***** Exercise material
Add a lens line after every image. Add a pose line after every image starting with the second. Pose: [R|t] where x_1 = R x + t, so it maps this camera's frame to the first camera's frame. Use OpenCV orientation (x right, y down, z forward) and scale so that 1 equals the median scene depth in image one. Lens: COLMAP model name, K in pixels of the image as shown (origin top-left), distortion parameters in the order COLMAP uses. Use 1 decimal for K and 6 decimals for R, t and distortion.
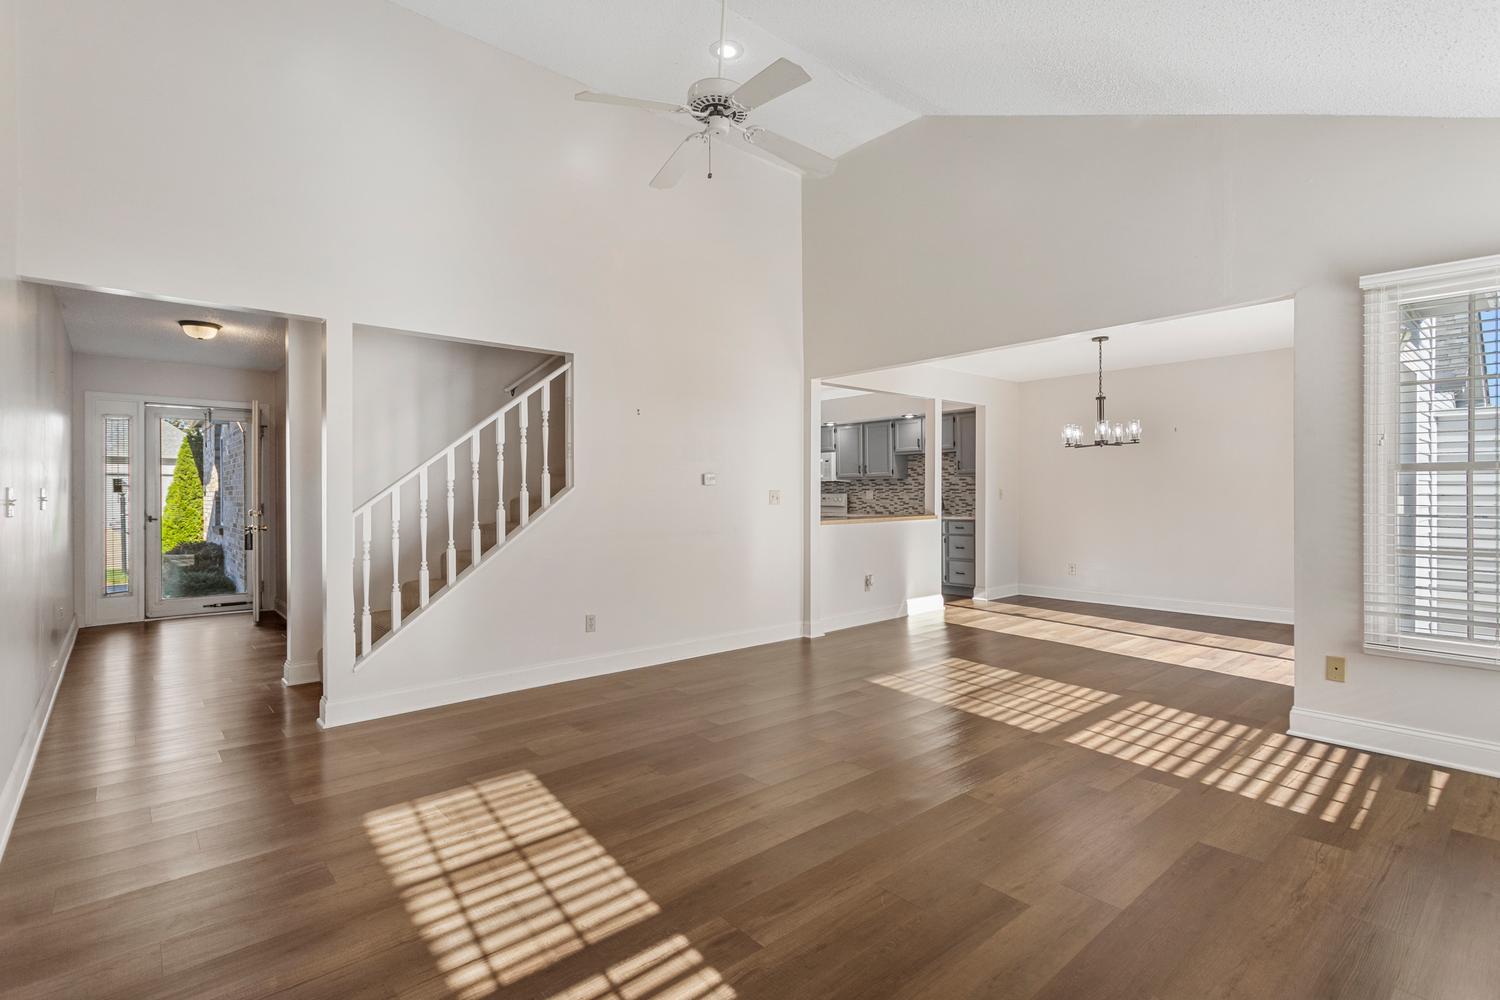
lens RADIAL K [[723.5, 0, 749.7], [0, 723.5, 497.0], [0, 0, 1]] dist [0.010816, -0.006323]
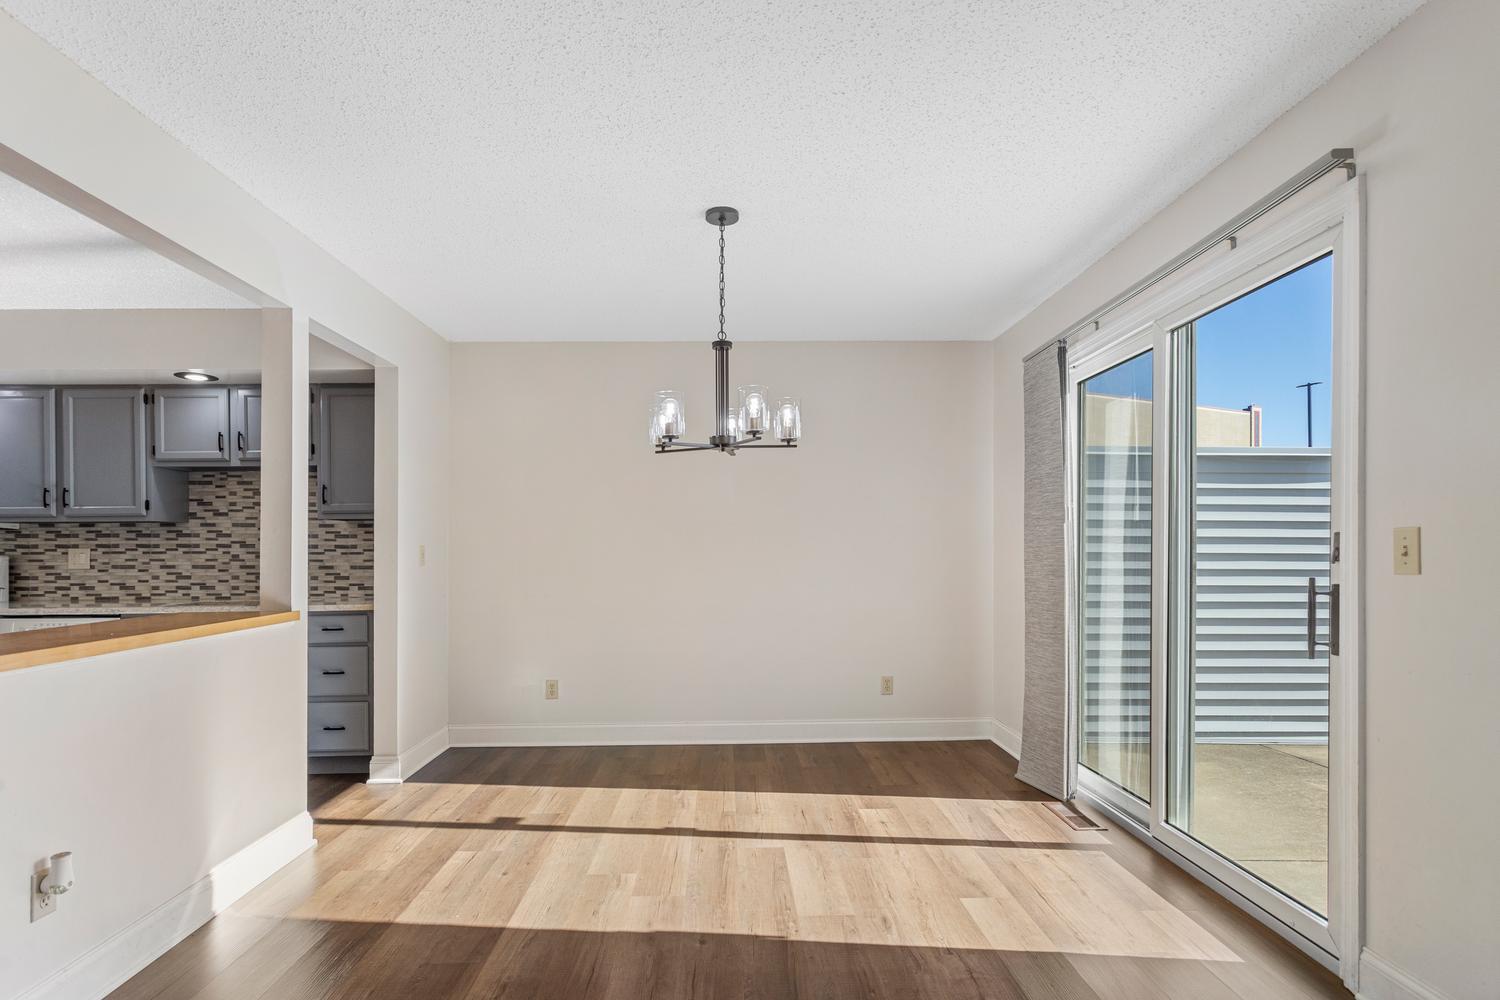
lens RADIAL K [[723.5, 0, 727.8], [0, 723.5, 556.5], [0, 0, 1]] dist [0.010816, -0.006323]
pose [[0.639699, -0.000942, 0.768625, 0.129678], [0.005611, 0.999978, -0.003444, -0.000879], [-0.768605, 0.006516, 0.639691, 0.691195]]
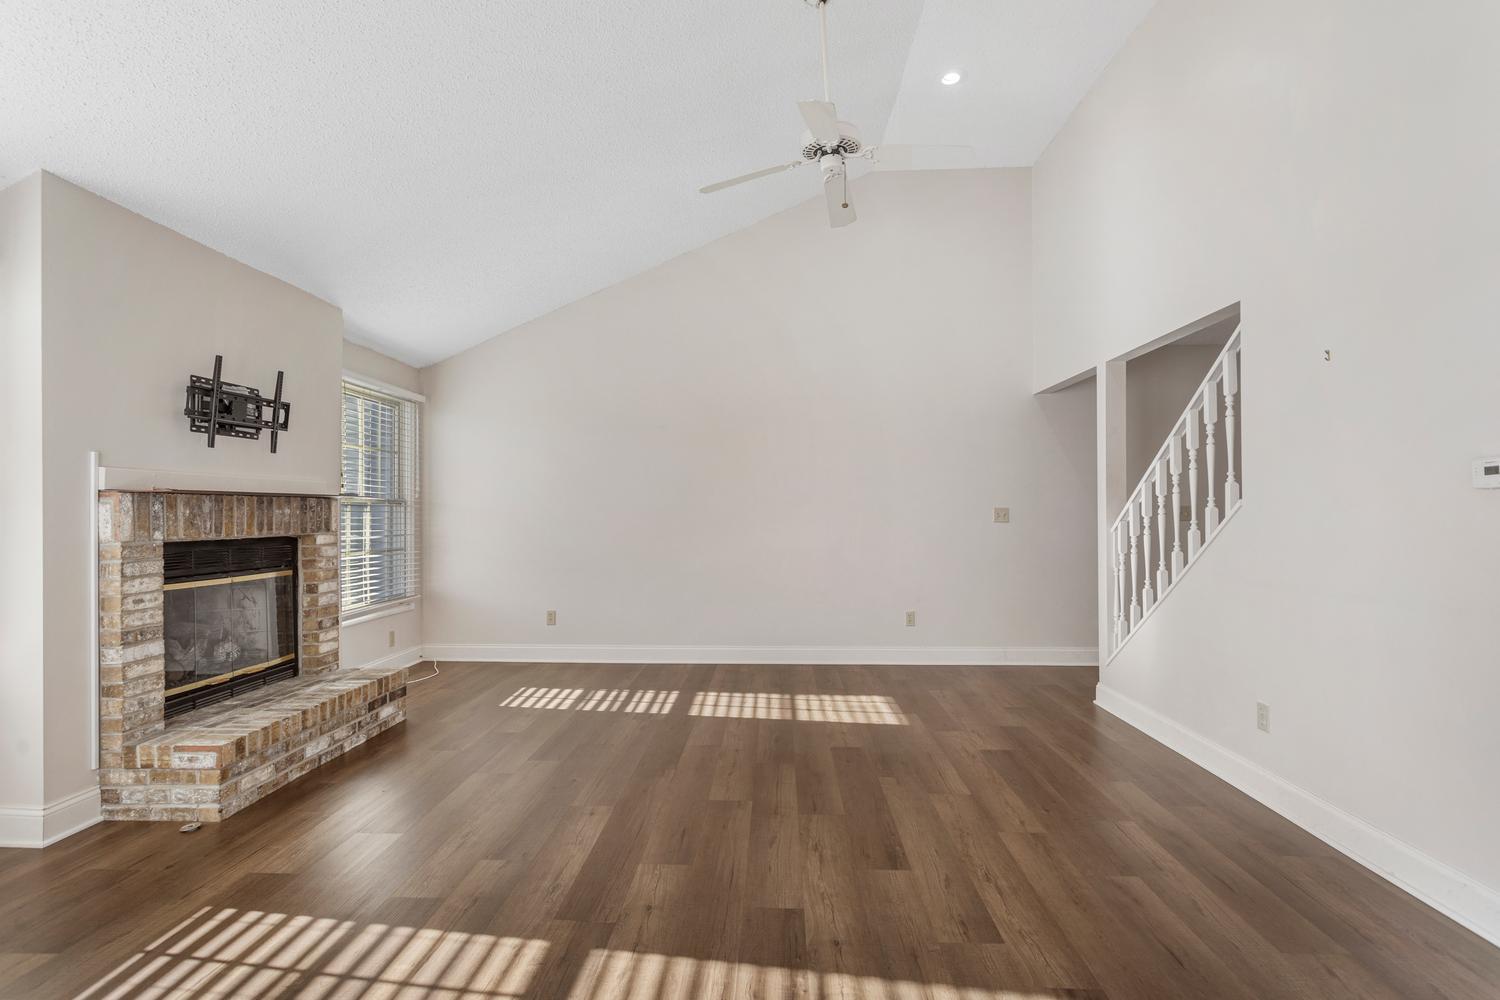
lens RADIAL K [[723.5, 0, 760.6], [0, 723.5, 504.8], [0, 0, 1]] dist [0.010816, -0.006323]
pose [[-0.678198, 0.001483, -0.734878, 0.432156], [0.005239, 0.999982, -0.002817, -0.008428], [0.734860, -0.005761, -0.678194, 0.880508]]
**********
**Your assignment**: Write out every line of the material above word for word, leaving out the pictures.

**Solution**:
Add a lens line after every image. Add a pose line after every image starting with the second. Pose: [R|t] where x_1 = R x + t, so it maps this camera's frame to the first camera's frame. Use OpenCV orientation (x right, y down, z forward) and scale so that 1 equals the median scene depth in image one. Lens: COLMAP model name, K in pixels of the image as shown (origin top-left), distortion parameters in the order COLMAP uses. Use 1 decimal for K and 6 decimals for R, t and distortion.
lens RADIAL K [[723.5, 0, 749.7], [0, 723.5, 497.0], [0, 0, 1]] dist [0.010816, -0.006323]
lens RADIAL K [[723.5, 0, 727.8], [0, 723.5, 556.5], [0, 0, 1]] dist [0.010816, -0.006323]
pose [[0.639699, -0.000942, 0.768625, 0.129678], [0.005611, 0.999978, -0.003444, -0.000879], [-0.768605, 0.006516, 0.639691, 0.691195]]
lens RADIAL K [[723.5, 0, 760.6], [0, 723.5, 504.8], [0, 0, 1]] dist [0.010816, -0.006323]
pose [[-0.678198, 0.001483, -0.734878, 0.432156], [0.005239, 0.999982, -0.002817, -0.008428], [0.734860, -0.005761, -0.678194, 0.880508]]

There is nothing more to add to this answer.